---------- Quoted passage ----------
I think so far my favourite "discovery" (because don't be fooled by the sprinkling of houses, we were DEFINITELY the only people in the world by the time we arrived...well, us and the goat) is a place called Makara Beach, about 20/30 minutes out of the city.  A stunning place, that suits us both perfectly as it's beach (for me!) surrounded by hills (for Mr T), topped off by a small river estuary.  We (Mr T) even heroically saved the life of a storm battered shark there!!!  (*disclaimer, apparently if you want to talk in real terms it was a dog fish who may/must've (ie: it's a mystery) been dropped by a fisherman).  We need to go back and explore it further as, though the sun was shining, it was still a tad too windy for the cliff walk that would've taken us to the WW2 gun emplacements and then onto the, clearly well positioned, wind farm.


We've also had a little jaunt slightly further afield up to Palmerston North, where we learnt that it is imperative, if you go exploring in anyway here to bring your walking boots with you!  (No matter how mild you intend your Bear Grills impersonation being.) 

There were some lovely, naughty individuals who ignored our request of no wedding presents and instead bought us some vouchers, giving us something to do when we got here.  One of these was for a massage up in PN, so it seemed rude not to celebrate our new car and our month anniversary with a mini break and a massage.   It was a blissful and slothernly escape, as it should be, and one I think we'll have to do again (with the boots and with out the massage bliss bubble) to enable us to discover sites like, "The Bridge to Nowhere" and the rest of Manawatu Gorge.  As it is we got home just in time, for storm number 2 which saw all of the roads in/out of the area PN is in closed due to the rain and more wind (a mere breeze at 165km/hr) etc...but this also meant that we could do a bit more furniture shopping and order our sofas (including one EXTREMELY comfortable sofa bed, thus completing your bedroom ready for when you get here) and reclaim our lounge floor from aaaaallllllll our DVD's and CD's (while reminiscing about how laughably eclectic that collection is!)
----------
• [Required task A] Extract the stretch of the travel post from "I think so far" through "positioned, wind farm.".
The travel post and the rows come from unrelated sources.
---------- The records ----------
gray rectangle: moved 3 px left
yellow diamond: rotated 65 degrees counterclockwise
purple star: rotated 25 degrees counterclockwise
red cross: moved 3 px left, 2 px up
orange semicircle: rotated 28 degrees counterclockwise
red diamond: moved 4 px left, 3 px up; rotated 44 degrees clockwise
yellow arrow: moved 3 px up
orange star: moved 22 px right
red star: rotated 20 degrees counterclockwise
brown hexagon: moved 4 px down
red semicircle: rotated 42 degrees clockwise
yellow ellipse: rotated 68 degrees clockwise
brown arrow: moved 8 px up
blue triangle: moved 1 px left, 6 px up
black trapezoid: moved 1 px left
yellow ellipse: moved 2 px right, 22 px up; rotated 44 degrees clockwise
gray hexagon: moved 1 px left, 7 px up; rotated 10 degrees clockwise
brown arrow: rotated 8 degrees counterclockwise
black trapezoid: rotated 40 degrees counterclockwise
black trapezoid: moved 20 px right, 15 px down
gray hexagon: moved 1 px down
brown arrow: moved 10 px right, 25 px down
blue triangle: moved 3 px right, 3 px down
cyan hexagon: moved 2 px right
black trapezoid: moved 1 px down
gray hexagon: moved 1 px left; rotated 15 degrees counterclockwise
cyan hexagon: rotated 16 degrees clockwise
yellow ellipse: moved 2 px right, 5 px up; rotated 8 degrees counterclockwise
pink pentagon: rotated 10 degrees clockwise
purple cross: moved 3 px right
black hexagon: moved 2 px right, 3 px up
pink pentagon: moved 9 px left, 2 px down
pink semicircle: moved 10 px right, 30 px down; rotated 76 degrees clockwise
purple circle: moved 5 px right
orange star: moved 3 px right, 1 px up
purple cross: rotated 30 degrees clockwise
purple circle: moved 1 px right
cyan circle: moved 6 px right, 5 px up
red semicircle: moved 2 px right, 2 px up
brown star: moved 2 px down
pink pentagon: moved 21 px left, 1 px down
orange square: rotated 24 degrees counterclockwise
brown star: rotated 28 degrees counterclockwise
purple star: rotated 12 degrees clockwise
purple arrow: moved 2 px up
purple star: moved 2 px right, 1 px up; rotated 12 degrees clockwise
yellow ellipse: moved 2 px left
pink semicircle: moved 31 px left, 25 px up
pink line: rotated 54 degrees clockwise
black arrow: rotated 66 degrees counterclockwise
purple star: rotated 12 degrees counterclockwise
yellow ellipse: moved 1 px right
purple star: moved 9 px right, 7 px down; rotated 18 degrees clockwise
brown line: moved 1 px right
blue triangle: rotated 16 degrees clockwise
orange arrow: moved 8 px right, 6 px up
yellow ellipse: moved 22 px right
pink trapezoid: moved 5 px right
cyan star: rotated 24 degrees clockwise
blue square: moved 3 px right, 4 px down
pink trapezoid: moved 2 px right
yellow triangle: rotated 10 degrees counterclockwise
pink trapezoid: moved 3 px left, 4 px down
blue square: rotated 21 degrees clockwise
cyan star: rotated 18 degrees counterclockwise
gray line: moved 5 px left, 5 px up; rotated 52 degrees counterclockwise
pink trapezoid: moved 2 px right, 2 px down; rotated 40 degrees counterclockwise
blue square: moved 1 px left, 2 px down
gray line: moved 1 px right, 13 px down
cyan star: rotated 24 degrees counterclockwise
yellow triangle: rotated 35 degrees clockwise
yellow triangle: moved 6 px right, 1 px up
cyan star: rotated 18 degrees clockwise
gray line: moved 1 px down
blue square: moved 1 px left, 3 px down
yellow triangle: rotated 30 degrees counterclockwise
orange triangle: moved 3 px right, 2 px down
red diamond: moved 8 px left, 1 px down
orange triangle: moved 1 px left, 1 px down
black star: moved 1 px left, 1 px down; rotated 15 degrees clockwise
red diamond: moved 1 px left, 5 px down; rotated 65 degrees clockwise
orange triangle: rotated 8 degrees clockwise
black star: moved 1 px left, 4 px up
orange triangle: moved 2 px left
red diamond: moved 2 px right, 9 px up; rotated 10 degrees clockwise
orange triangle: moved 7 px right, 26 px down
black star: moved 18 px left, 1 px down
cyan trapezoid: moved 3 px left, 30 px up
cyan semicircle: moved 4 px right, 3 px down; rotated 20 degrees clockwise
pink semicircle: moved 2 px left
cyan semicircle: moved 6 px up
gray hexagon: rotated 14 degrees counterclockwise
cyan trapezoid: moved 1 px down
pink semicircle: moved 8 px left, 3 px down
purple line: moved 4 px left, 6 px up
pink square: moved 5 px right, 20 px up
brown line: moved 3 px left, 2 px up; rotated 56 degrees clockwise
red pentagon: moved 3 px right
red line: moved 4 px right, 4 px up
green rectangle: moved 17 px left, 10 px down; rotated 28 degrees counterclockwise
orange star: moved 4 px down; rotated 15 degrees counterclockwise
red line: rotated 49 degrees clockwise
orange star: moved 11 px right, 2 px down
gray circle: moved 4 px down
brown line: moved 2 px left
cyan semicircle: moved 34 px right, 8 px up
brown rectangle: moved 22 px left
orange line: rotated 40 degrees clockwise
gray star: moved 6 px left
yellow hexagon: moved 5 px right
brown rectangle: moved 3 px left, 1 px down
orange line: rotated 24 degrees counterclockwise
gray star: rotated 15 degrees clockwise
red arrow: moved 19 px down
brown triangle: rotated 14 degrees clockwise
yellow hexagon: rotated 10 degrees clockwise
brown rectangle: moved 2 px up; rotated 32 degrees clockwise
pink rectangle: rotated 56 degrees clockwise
----------
• [Required task B] Copy the stretch of rows from the first row through the row containing "brown hexagon: moved 4 px down", inclusive.

• [Expected answer A]
I think so far my favourite "discovery" (because don't be fooled by the sprinkling of houses, we were DEFINITELY the only people in the world by the time we arrived...well, us and the goat) is a place called Makara Beach, about 20/30 minutes out of the city.  A stunning place, that suits us both perfectly as it's beach (for me!) surrounded by hills (for Mr T), topped off by a small river estuary.  We (Mr T) even heroically saved the life of a storm battered shark there!!!  (*disclaimer, apparently if you want to talk in real terms it was a dog fish who may/must've (ie: it's a mystery) been dropped by a fisherman).  We need to go back and explore it further as, though the sun was shining, it was still a tad too windy for the cliff walk that would've taken us to the WW2 gun emplacements and then onto the, clearly well positioned, wind farm.

• [Expected answer B]
gray rectangle: moved 3 px left
yellow diamond: rotated 65 degrees counterclockwise
purple star: rotated 25 degrees counterclockwise
red cross: moved 3 px left, 2 px up
orange semicircle: rotated 28 degrees counterclockwise
red diamond: moved 4 px left, 3 px up; rotated 44 degrees clockwise
yellow arrow: moved 3 px up
orange star: moved 22 px right
red star: rotated 20 degrees counterclockwise
brown hexagon: moved 4 px down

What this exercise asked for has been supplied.